As part of the study, Phillips also conducted qualitative interviews with some of the caseworkers, guardians ad litem, substance use counselors, and therapists involved in child welfare cases in the county system in order to further explore how interprofessional communication might contribute to timely reunification.

“In the qualitative phase, three themes emerged that suggest why interprofessional communication may facilitate timely reunification,” Phillips says. “One is that, when these professionals are communicating, they’re better able to identify and address any barriers to reunification. Maybe the family needs a bus pass. Maybe the parents aren’t attending their substance use treatment regularly and the professionals need to address that. If you think about it, each professional has one piece of the puzzle they’re seeking to fit, and so only by sharing information are they getting the complete picture of what needs to happen.”

A second theme was that frequent communication helped the team of professional stay on the same page in terms of expectations about what they needed to see happening in order to reunify a child, and a third theme was that, when professionals are communicating, they’re enabled to make decisions in a timely manner.
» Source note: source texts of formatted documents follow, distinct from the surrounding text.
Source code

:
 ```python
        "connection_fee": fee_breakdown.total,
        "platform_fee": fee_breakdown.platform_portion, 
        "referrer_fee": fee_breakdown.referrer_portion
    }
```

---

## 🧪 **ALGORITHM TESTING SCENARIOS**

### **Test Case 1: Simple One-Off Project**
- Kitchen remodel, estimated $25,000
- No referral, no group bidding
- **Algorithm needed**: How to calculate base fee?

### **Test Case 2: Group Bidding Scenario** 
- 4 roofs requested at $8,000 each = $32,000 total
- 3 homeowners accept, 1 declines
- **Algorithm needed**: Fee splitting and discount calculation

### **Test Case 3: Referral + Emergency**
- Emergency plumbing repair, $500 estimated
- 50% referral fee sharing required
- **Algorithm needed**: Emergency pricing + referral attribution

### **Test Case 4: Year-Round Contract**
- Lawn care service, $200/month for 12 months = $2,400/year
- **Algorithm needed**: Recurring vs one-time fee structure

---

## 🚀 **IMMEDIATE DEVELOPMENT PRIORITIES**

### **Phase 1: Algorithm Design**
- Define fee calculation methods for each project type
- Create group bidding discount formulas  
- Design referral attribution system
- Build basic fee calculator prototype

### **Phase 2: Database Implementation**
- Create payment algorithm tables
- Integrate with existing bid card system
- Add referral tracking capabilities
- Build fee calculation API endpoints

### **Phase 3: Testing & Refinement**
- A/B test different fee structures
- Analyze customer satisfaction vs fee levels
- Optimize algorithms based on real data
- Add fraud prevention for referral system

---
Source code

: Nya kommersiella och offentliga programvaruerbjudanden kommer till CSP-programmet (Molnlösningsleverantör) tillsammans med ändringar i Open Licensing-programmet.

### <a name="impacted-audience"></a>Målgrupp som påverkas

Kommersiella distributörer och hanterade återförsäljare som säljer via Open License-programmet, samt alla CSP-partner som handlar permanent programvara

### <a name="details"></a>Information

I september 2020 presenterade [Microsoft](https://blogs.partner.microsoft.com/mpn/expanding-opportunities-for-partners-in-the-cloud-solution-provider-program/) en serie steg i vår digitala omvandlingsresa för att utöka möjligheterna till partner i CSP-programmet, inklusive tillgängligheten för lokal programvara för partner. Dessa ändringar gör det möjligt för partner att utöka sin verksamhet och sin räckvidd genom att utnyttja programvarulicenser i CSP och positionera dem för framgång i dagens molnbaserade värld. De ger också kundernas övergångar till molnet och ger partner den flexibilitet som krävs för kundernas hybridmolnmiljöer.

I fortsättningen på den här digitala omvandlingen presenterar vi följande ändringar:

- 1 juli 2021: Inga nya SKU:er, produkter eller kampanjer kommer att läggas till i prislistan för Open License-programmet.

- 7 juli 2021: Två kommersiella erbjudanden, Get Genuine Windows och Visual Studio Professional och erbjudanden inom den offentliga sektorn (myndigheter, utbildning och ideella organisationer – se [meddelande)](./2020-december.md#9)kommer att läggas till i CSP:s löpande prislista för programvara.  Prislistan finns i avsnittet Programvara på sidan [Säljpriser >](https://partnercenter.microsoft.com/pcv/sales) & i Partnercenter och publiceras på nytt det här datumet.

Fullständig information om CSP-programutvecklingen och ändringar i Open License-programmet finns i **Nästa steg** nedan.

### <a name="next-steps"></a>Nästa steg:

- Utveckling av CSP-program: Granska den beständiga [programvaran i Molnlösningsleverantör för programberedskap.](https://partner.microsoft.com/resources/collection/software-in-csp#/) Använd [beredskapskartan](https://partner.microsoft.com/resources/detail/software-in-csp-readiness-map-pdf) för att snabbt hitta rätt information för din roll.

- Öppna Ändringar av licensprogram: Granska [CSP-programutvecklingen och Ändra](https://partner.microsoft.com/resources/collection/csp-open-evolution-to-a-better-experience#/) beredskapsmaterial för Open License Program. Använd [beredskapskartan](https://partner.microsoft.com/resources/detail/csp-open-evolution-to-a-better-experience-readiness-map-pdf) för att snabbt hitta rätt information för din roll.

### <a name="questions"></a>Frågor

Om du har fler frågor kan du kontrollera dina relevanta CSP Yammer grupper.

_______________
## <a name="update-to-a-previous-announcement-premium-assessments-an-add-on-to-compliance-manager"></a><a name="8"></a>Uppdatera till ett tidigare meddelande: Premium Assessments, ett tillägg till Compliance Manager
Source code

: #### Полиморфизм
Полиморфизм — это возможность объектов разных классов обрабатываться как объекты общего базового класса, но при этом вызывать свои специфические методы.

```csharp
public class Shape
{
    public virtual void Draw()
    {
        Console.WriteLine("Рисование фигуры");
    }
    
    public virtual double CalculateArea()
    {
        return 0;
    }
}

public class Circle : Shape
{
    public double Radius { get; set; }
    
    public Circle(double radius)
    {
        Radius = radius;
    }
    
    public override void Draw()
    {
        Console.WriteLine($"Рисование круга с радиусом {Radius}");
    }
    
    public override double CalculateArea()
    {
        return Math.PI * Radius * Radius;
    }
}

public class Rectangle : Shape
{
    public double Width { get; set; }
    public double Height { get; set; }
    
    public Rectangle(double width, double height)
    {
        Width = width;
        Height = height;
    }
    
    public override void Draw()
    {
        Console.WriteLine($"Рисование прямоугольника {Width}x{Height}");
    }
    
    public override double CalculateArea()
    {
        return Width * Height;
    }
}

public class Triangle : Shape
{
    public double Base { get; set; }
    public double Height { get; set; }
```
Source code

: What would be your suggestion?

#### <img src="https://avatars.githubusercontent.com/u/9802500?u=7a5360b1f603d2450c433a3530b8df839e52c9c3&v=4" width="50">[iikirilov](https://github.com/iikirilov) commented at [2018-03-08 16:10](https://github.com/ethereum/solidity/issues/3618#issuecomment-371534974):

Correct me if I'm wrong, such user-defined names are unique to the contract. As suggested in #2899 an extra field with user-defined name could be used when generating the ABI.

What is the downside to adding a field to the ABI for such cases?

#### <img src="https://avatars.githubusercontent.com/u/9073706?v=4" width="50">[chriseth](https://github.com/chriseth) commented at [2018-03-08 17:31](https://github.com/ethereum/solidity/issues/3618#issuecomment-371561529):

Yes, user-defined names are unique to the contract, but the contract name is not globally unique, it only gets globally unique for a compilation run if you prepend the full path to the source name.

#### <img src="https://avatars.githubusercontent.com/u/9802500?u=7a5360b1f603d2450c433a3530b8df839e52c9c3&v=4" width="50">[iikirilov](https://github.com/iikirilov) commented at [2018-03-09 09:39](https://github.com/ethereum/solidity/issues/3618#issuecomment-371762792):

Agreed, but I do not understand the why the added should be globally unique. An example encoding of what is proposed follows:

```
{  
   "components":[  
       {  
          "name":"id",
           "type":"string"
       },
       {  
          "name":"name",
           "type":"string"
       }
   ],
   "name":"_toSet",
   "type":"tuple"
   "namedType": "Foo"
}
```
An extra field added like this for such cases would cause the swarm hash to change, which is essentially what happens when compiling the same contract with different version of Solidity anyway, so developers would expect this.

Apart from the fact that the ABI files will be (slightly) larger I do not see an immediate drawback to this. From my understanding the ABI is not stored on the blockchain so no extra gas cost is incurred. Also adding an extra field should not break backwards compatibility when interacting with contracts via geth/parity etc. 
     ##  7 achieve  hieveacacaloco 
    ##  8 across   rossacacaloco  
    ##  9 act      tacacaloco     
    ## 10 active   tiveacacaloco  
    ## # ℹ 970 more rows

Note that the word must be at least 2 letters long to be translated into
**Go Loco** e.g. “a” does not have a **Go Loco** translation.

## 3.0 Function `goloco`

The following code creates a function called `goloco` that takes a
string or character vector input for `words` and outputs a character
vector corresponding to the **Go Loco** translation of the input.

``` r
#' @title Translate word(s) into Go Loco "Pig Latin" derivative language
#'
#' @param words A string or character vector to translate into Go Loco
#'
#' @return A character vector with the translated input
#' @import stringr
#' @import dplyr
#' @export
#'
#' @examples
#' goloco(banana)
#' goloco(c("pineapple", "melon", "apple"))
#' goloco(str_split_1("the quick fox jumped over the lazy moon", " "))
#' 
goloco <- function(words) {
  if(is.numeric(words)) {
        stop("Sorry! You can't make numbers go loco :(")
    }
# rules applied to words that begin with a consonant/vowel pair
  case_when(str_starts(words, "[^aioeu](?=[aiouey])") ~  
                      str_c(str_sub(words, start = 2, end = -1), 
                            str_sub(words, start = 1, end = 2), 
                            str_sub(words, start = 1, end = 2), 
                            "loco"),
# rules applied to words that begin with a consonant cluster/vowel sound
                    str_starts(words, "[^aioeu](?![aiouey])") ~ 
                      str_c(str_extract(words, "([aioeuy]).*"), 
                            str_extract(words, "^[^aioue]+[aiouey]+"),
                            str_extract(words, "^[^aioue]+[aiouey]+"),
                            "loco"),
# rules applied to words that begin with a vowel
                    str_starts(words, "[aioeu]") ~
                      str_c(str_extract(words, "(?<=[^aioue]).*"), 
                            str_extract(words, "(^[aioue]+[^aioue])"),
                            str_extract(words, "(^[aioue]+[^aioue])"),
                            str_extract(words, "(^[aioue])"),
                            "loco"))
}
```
If they’re simply not hearing information, decisions may be delayed.

“One study participant was a guardian ad litem, and they weren’t getting information from the caseworker about how the family had progressed,” Phillips says, “so they weren’t in a position where they could advocate for the child to return home. And they actually said, had I known this, had I had this information, I could have recommended reunification two months earlier. And that really resonated with me personally, just thinking of a kid lingering in foster care for two months for no reason.”

While the study was limited to data from one county, and was dependent on caseworkers recording their own data into the centralized database, the findings, Phillips says, help to fill an existing gap in our understanding of how improving communication between child welfare professionals might positively impact family outcomes.

He hopes that additional research will help develop a better understanding of interprofessional collaboration that can help to guide policymakers and child welfare administrators in developing policies, guidance, and protocols that encourage interprofessional collaboration as a means of improving child and family wellbeing.

“What I’m trying to do with my research is determine if interprofessional collaboration is related to various outcomes in the child welfare system – whether it may be outcomes for families, like timely reunification, or outcomes for professionals,” he says, “and then once I understand that better, shifting to say, OK, we know this is important. How can we promote it? How can we facilitate it? A related goal of my research is to identify the key components of interprofessional collaboration—or what it looks like when professionals collaborate well. We need to understand that more so that we can know what we need to target with our interventions. If you’re going to design a training on interprofessional collaboration, what is it that you should be talking about?”


This study was supported by grant funding from the National Association of Social Workers.